Ci risiamo. Una situazione che abbiamo già visto negli scorsi anni, tra il 2007 e il 2009 per la precisione; un intervallo di tempo in cui il Mac mini languì per poco più di 18 mesi prima di ottenere l'aggiornamento hardware necessario. Similmente sta accadendo dal 23 ottobre ad oggi, con un nuovo silenzio assordante. Eppure il modello 2012 aveva ottenuto non solo Ivy Bridge, ma pure interessanti opzioni come quella rappresentata dal Fusion Drive, allargandone la disponibilità quindi al di fuori degli iMac, di differente fascia per prestazioni e prezzi.
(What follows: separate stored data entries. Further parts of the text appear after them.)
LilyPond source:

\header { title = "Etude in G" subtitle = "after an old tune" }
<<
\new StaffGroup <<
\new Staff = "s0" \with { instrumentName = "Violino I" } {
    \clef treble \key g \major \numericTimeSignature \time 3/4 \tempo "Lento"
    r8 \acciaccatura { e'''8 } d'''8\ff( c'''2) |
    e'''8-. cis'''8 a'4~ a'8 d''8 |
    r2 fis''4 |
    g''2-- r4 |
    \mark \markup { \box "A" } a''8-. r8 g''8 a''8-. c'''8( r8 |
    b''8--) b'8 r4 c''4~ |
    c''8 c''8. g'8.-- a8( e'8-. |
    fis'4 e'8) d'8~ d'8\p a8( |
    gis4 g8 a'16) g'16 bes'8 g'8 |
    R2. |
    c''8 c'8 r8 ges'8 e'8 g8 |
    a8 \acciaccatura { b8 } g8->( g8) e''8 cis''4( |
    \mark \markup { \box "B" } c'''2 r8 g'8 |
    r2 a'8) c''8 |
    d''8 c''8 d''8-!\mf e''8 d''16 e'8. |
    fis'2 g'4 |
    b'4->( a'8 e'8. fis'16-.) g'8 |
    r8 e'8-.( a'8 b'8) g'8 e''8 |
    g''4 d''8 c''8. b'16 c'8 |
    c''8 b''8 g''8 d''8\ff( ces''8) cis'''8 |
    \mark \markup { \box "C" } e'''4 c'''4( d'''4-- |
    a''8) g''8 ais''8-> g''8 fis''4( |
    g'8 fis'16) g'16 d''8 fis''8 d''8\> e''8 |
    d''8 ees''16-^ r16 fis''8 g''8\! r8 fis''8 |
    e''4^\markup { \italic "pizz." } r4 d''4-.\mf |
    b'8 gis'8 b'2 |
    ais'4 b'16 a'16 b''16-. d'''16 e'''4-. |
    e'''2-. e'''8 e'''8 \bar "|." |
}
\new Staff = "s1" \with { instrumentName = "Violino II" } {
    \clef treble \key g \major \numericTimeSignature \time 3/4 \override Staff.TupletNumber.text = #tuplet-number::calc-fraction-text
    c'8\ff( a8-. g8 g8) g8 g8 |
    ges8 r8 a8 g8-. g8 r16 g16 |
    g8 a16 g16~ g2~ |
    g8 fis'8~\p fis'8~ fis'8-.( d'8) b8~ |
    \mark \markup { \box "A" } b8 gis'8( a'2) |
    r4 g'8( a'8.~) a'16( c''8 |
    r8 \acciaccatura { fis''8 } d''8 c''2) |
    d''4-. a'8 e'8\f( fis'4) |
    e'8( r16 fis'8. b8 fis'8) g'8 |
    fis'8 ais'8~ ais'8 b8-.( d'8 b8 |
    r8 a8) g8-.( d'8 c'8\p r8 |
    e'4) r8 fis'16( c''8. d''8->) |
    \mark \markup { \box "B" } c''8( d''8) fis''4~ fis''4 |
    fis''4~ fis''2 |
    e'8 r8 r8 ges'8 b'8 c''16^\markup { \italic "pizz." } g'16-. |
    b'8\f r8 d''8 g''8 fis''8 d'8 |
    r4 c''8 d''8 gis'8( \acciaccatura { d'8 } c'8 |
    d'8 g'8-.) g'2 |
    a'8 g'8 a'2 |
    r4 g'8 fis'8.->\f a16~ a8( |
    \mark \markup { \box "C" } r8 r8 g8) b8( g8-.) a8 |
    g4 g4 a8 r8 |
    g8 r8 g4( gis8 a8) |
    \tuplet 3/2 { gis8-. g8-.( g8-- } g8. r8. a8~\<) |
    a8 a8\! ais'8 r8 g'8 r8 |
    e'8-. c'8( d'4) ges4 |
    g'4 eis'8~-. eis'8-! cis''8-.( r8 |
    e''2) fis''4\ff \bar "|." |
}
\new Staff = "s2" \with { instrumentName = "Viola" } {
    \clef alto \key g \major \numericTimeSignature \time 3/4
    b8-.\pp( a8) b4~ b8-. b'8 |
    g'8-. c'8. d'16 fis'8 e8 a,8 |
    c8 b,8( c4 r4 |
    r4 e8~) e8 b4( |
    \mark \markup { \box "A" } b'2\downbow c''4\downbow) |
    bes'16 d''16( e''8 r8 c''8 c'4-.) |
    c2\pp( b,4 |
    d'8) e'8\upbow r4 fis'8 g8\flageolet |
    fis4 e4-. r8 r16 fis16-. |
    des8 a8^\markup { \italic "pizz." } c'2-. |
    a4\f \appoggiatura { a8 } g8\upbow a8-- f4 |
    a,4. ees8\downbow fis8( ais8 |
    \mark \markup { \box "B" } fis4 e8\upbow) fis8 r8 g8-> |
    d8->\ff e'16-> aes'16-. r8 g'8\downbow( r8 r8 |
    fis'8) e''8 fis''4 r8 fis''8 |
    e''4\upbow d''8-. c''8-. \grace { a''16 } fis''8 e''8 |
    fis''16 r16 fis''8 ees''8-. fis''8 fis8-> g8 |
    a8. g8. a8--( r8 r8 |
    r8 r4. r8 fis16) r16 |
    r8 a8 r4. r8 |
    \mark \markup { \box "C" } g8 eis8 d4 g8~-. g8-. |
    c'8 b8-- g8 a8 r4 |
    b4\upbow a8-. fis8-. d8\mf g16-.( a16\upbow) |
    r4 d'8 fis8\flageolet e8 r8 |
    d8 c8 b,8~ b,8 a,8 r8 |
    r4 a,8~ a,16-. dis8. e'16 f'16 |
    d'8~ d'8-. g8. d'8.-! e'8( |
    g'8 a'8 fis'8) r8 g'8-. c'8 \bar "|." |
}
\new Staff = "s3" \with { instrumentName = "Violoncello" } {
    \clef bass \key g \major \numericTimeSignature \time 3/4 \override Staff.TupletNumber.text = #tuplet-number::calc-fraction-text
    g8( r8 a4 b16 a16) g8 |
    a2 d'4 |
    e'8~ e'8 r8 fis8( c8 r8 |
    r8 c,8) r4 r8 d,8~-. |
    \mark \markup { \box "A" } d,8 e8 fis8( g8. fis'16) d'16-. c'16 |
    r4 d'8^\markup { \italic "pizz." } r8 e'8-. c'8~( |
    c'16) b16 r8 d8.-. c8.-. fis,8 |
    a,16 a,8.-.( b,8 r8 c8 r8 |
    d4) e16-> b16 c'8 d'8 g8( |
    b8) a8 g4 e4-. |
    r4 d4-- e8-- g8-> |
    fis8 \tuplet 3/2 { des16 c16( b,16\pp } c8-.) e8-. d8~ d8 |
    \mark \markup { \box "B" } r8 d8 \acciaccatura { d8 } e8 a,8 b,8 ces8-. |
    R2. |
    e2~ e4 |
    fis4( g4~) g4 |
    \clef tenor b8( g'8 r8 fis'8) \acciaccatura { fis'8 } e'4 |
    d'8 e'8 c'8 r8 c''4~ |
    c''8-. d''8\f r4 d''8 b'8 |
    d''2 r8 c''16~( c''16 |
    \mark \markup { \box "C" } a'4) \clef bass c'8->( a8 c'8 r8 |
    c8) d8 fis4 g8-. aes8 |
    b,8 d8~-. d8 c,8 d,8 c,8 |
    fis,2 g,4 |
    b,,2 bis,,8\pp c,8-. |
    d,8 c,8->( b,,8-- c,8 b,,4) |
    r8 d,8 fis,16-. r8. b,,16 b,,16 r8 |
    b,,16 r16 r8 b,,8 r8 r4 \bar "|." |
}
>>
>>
Il set CPU/GPU dell'architettura Haswell è già presente da diverso tempo sul mercato, adottato pienamente dalla gamma MacBook; perché non farne beneficiare pure il desktop d'ingresso di casa Apple? Qualche speranza, forse, c'è.

macminihaswellinserzione

Su Macrumors viene infatti riportata una curiosa inserzione di uno store d'elettronica belga che menziona i nuovi Mac mini dotati di Core i5/i7 Haswell e Wi-Fi 802.11ac. Le macchine sono segnalate come non disponibili, con probabile arrivo previsto per fine febbraio stando ad ulteriori informazioni ottenute da alcuni utenti contattando telefonicamente il rivenditore. È bene prendere il tutto con le pinze, dal momento che già in passato erano stati segnalati presunti leak sulla base di pagine prodotto rivelatesi poi non veritiere.

Non vogliamo darlo per plausibile né allo stesso tempo per falso; il giudice, come in tanti altri casi, sarà il tempo. Tuttavia vogliamo sperarci, in quanto il Mac mini merita certamente un trattamento migliore (pure a livello di prezzi), in virtù del posizionamento nella gamma che lo rende un ottimo entry-level per i potenziali switcher già dotati di monitor, tastiera e mouse pronti al rapido riutilizzo. Non serve per forza un keynote per rilasciarlo, anche qualora venisse sottoposto a un maquillage estetico, che manca da quasi 4 anni come fa notare 9to5Mac. Perciò, reiteriamo l'invito fatto nel titolo: Mac mini, se ci sei ancora batti un colpo.